1636 Harvard College was founded.
1793 Eli Whitney applied for a patent for the cotton gin.
1919 Congress enacted the Volstead Act, which provided for enforcement of Prohibition, over President Woodrow Wilson's veto.
1922 Fascism came to Italy as Benito Mussolini took control of the government.

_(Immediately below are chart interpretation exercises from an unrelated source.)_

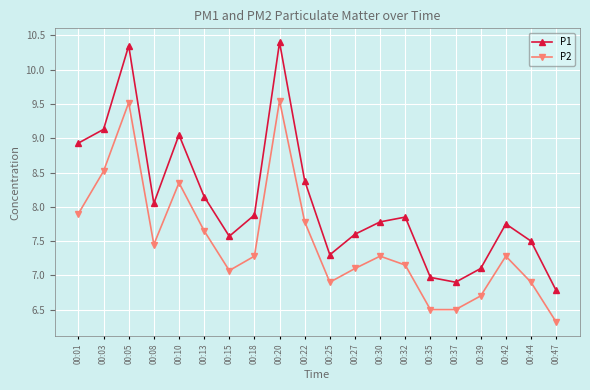

List the series in order of their overall mean, lowest first.

P2, P1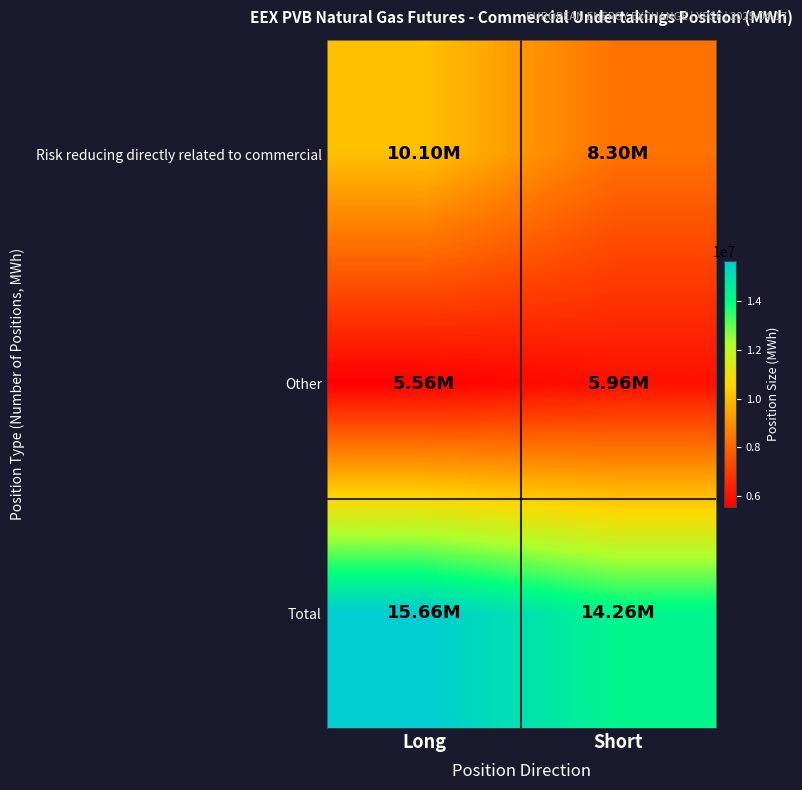

Between Long and Short, which series saw the biggest shift?

Risk reducing directly related to commercial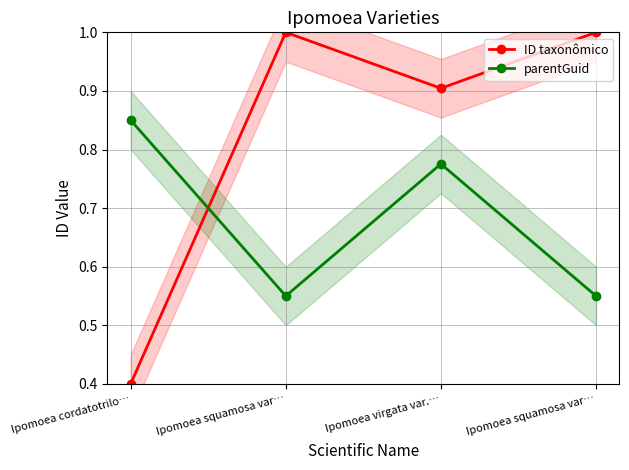

List the series in order of their overall mean, highest first.

ID taxonômico, parentGuid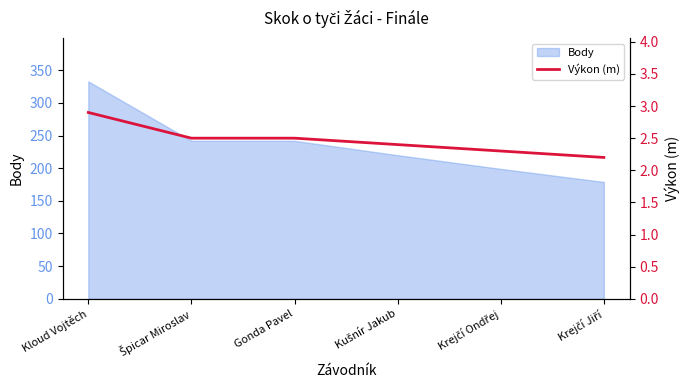

What is the minimum value shown in the chart?

2.2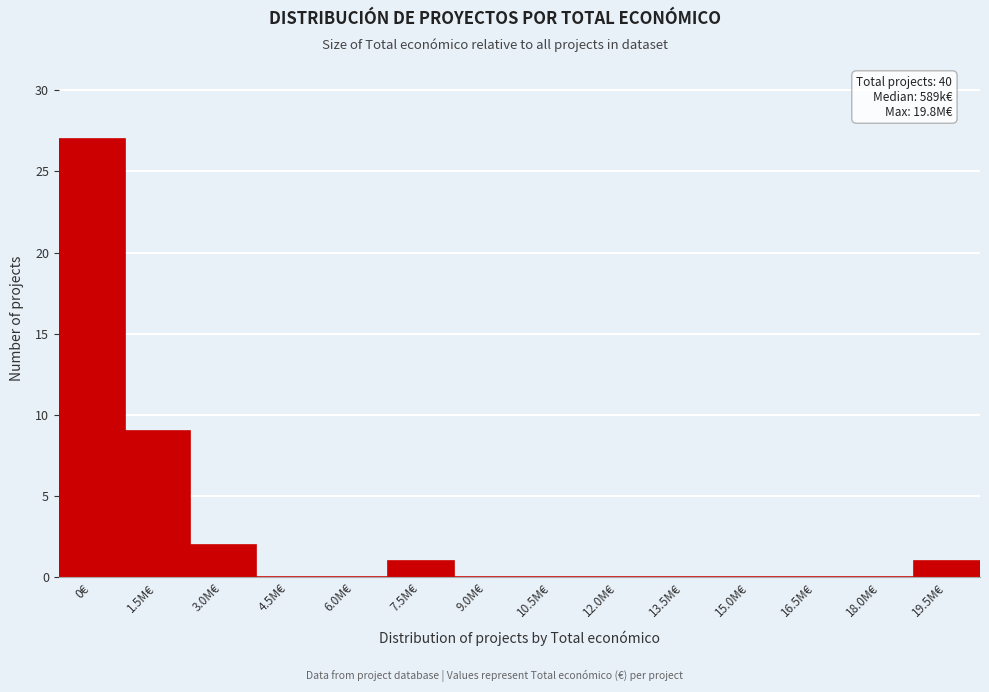

Reading left to right, extract all data points from this chart.

0€=27	1.5M€=9	3.0M€=2	4.5M€=0	6.0M€=0	7.5M€=1	9.0M€=0	10.5M€=0	12.0M€=0	13.5M€=0	15.0M€=0	16.5M€=0	18.0M€=0	19.5M€=1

1958 The Roman Catholic patriarch of Venice, Angelo Giuseppe Roncalli, was elected pope, taking the name John XXIII.
1962 Soviet leader Nikita Khrushchev informed the United States that he had ordered the dismantling of Soviet missile bases in Cuba.
1965 Pope Paul VI issued a decree absolving Jews of collective guilt for the crucifixion of Jesus Christ.
1980 Republican nominee Ronald Reagan asked voters during a debate with President Jimmy Carter in Cleveland "are you better off than you were four years ago?"
2005 Vice President Dick Cheney's top adviser, I. Lewis "Scooter" Libby, resigned after he was indicted on charges of obstruction of justice, perjury and making false statements in the CIA leak investigation.
2006 Hall of Fame basketball coach Red Auerbach died at age 89.
2007 Cristina Fernandez was elected Argentina's first woman president.
2009 Angela Merkel was sworn in for a second term as German chancellor.